TASK OBJECTIVE.
Please tally the lines in the data below that include the string "zupełnie", and reply with only the total.

Top of INFORMATION GIVEN

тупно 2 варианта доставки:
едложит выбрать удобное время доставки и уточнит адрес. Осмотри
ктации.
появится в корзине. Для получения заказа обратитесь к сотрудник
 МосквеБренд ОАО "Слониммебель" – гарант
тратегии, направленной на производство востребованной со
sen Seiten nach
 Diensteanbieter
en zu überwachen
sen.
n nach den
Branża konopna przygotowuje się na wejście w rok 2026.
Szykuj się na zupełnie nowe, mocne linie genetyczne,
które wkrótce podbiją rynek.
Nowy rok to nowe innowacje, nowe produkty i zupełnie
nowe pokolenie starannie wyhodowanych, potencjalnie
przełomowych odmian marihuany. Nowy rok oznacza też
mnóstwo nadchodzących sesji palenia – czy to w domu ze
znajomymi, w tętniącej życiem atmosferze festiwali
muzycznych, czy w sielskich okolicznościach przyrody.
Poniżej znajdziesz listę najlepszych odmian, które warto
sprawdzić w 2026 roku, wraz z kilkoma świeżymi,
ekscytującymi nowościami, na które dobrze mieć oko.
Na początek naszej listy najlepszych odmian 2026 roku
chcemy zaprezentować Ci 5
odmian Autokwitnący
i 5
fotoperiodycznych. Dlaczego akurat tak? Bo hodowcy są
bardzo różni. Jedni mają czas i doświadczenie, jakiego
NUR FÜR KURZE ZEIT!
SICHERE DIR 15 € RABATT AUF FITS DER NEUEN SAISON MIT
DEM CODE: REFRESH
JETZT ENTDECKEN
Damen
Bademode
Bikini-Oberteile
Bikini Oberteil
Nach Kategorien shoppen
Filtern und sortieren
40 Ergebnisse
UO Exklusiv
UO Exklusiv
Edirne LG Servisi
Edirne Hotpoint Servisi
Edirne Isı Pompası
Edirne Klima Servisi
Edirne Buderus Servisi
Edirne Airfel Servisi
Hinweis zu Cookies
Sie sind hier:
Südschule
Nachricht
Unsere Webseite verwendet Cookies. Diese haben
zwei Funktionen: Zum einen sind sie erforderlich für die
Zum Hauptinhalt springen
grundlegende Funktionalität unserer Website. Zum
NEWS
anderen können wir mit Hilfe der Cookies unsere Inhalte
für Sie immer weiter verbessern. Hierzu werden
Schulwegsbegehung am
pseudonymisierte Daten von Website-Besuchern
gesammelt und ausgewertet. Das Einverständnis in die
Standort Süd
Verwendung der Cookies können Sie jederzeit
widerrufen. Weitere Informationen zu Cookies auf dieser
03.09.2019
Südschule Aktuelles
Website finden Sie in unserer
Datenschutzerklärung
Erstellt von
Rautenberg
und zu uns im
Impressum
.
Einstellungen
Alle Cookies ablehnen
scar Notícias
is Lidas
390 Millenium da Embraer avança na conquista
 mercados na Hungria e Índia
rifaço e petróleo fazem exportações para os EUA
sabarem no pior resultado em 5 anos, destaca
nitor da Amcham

Bottom of INFORMATION GIVEN

EXPECTED OUTPUT.
2